Remember when your kids would come to you with every question they had and they’d lap up your wisdom like hungry puppies? Those days are gone. Today, the majority of children would rather ask Google their pressing questions than mom or dad.

Yep, that’s what a new study conducted by Birmingham Science City in the UK, just found. Of children 6-15, 54% said they’d ask Google before mom, dad, or a teacher. Put a little differently, only 25% percent of kids that age said they’d ask mom or dad before Google.


I’m not sure this is all bad. It shows that our kids are making good use of the technologies that are available to them. (Interestingly—at least to anyone over 25—the same study found that 45% of kids have never used a print encyclopedia about 20% have never used a printed dictionary.)

But even old-school tech like encyclopedias and dictionaries did better than teachers: Only three percent of kids 6-15 said they’d turn to a teacher for an answer before Google.
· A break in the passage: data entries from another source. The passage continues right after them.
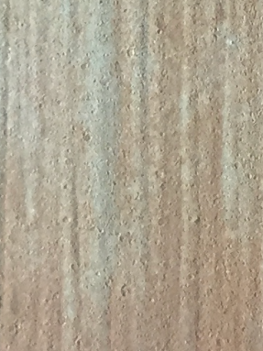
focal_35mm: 194
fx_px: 1966
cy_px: -164
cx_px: 7
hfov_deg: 7.6
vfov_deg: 9.9
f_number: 2.2
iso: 64
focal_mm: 4.15
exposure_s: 1/30
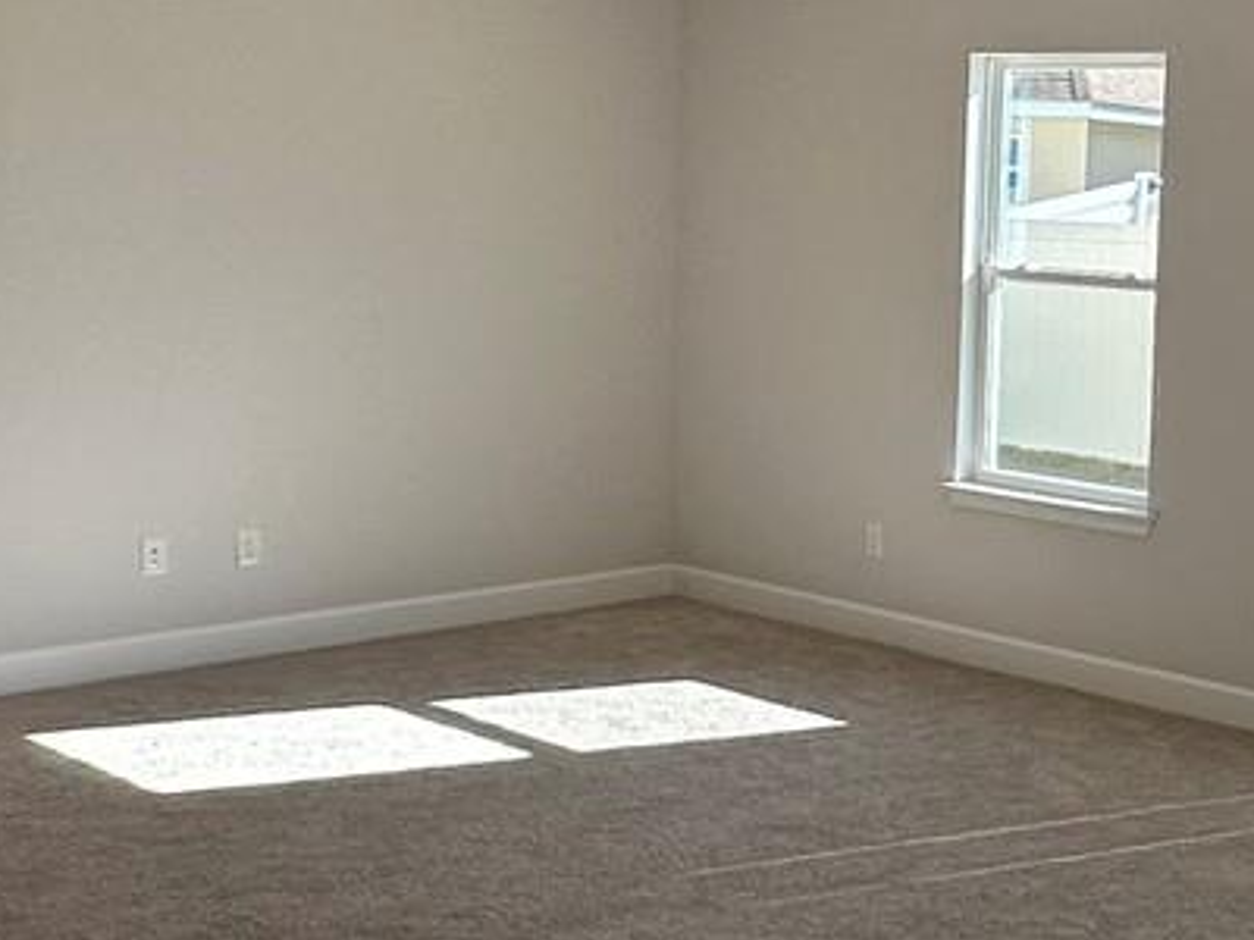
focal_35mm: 56
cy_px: 420
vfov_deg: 26.1
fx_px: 2029
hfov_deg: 31.5
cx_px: 1285
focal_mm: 2.22
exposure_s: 1/331
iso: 40
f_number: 2.2
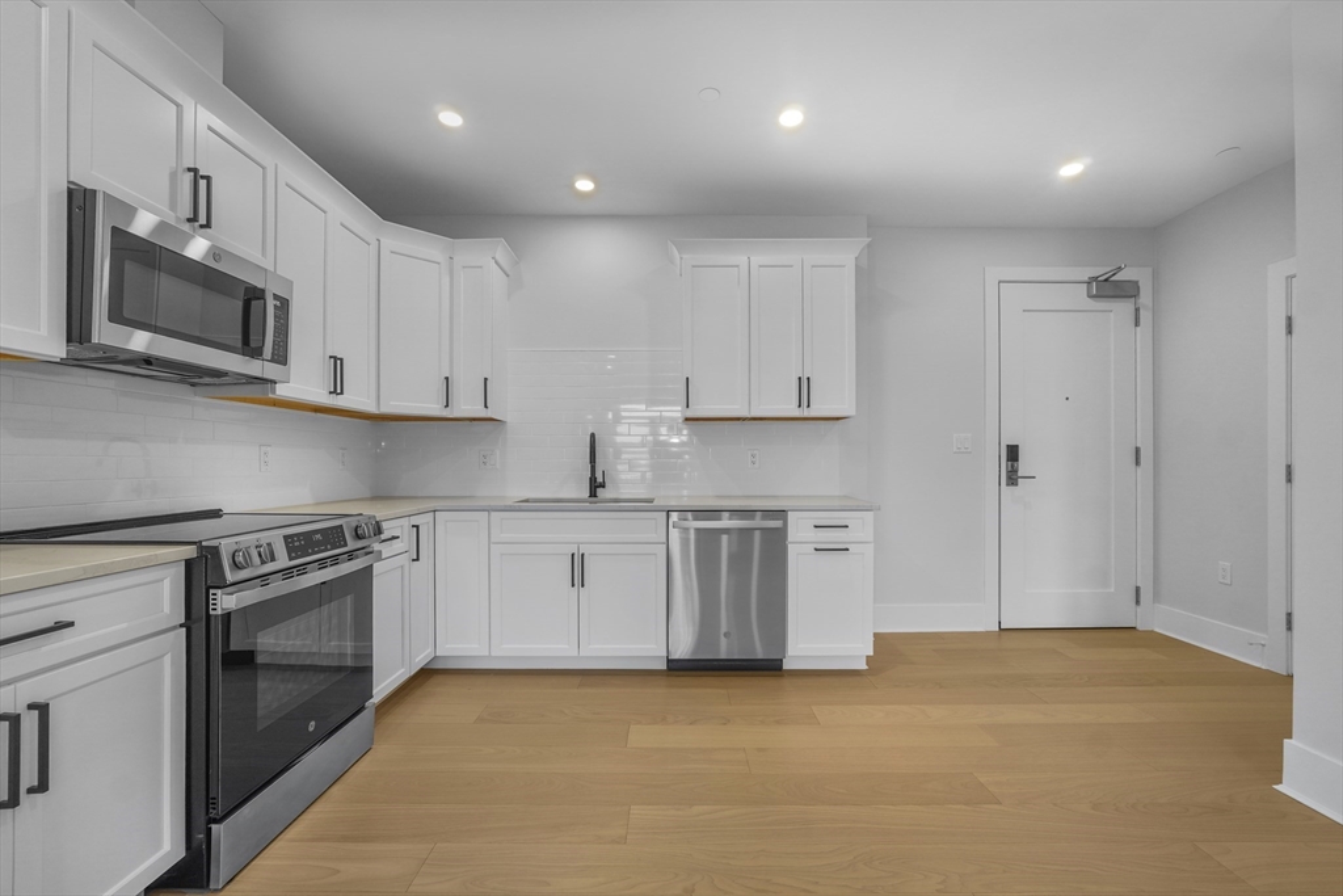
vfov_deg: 77.3
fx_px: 560
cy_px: 448
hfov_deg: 100.4
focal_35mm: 15
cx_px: 672
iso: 160
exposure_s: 1/5
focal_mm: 10
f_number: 8
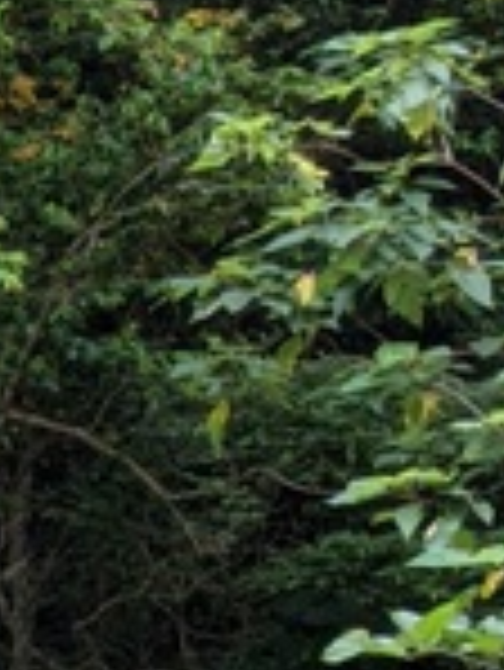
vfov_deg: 12.8
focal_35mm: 145
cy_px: 1034
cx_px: -590
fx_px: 2811
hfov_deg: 9.4
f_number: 1.73
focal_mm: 4.38
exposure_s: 1/147
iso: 43
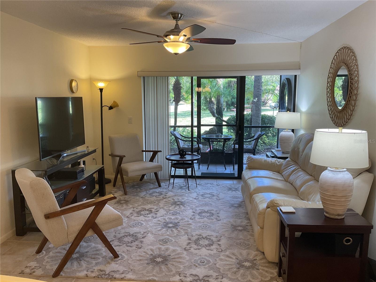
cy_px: 141
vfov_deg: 48.2
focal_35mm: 29
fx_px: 315
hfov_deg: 61.7
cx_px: 188
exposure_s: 1/60
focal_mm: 3
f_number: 1.8
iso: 50
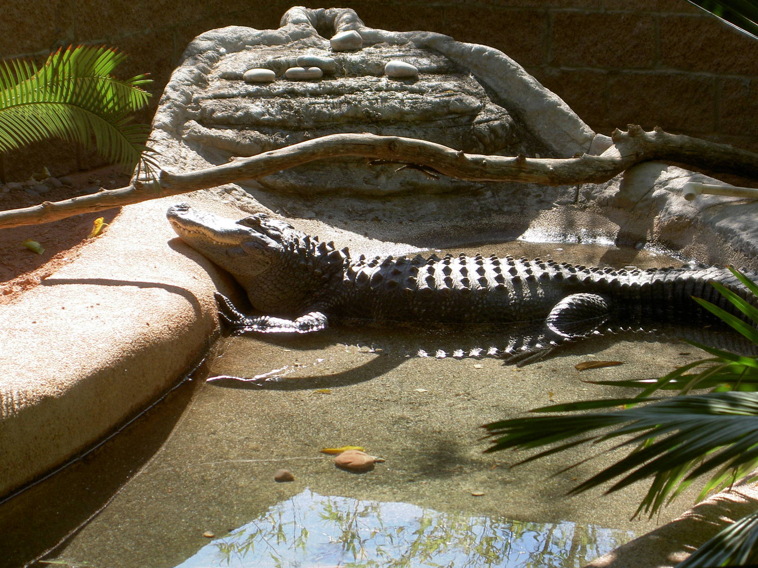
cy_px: 284
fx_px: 2562
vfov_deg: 12.7
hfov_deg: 16.8
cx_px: 379
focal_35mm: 117
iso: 50
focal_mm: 24
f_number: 4.9
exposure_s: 1/125
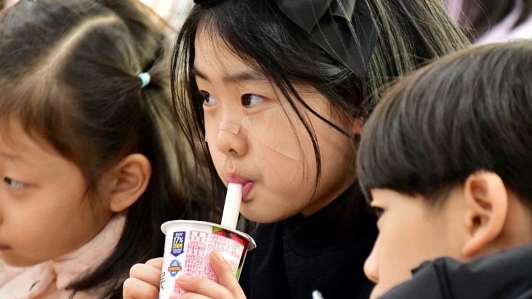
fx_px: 5078
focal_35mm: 360
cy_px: 172
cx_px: 238
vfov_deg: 3.4
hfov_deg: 6.0
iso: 800
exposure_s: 1/20
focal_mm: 200
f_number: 6.3
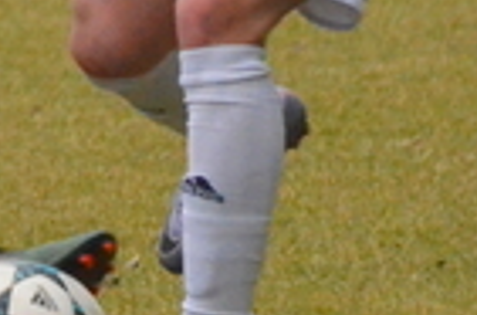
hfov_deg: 1.1
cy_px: -85
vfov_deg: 0.7
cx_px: -335
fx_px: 25910
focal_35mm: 1962
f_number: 9
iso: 6400
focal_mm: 230
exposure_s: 1/1000
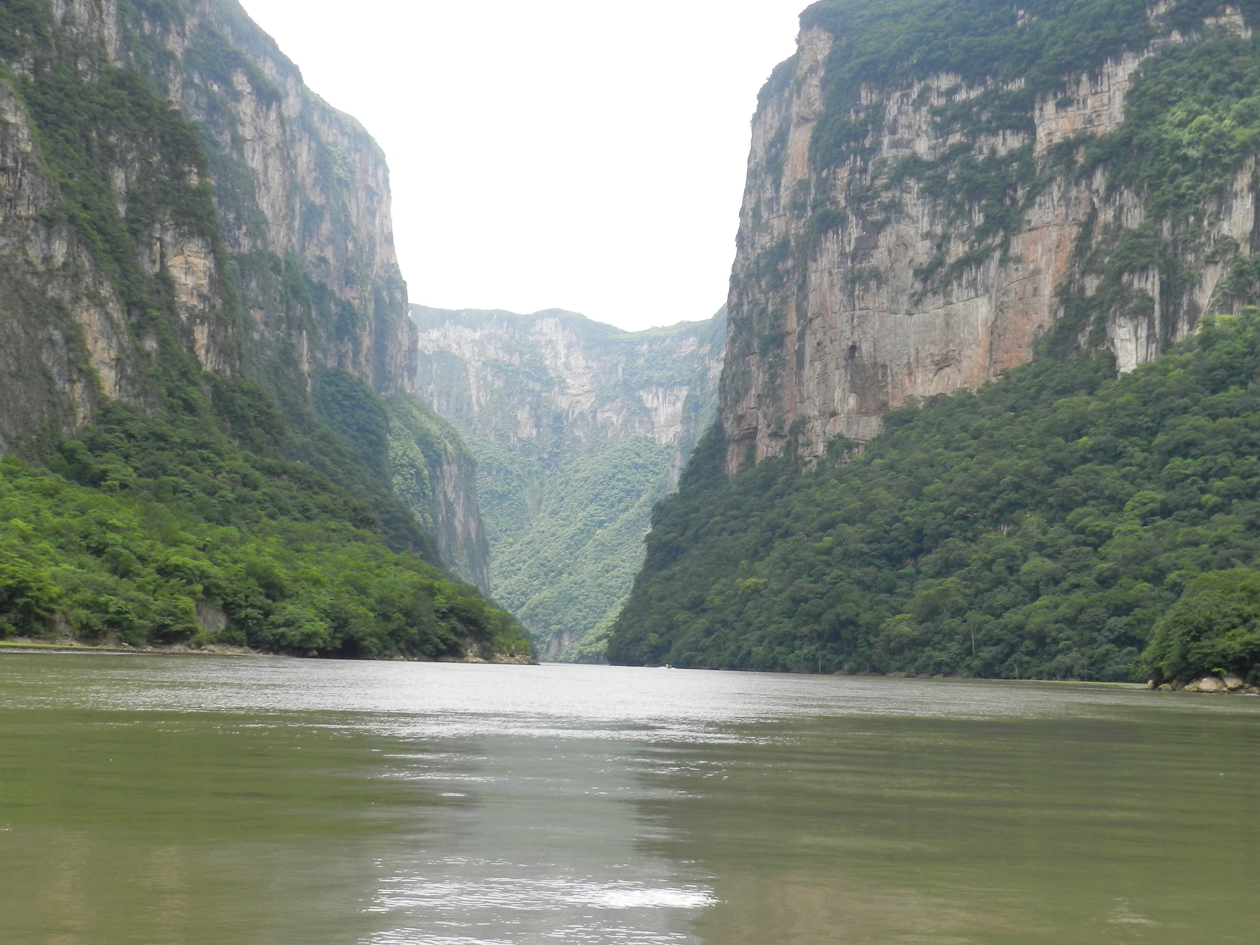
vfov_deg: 31.5
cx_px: 630
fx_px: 1674
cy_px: 472
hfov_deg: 41.2
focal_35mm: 46
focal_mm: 8.1
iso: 160
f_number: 4.2
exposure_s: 1/400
But what concerns me is the potential distancing between parents and children that is almost inevitable when they stop coming to us. And that means that as our kids get older we’re going to have to try even harder to make sure we have regular family face time. In families that have meals together at least a few times a week, the kids do better in school and are less likely to abuse drugs and alcohol. It’s the human contact that does it, the hand on the shoulder, the hugs, the smiles. Sending your child a text asking whether he’s done his homework is not a substitute.

The good news is that whether they ask Google first or not, our kids still need us. Google can’t drive them to violin lessons or the movies (but that might not be true for long—have you seen Google’s driverless car?) And Google can’t coach their soccer teams, make their lunches, teach them how to build a campfire or be a shoulder to cry on when a pet dies or a relationship ends.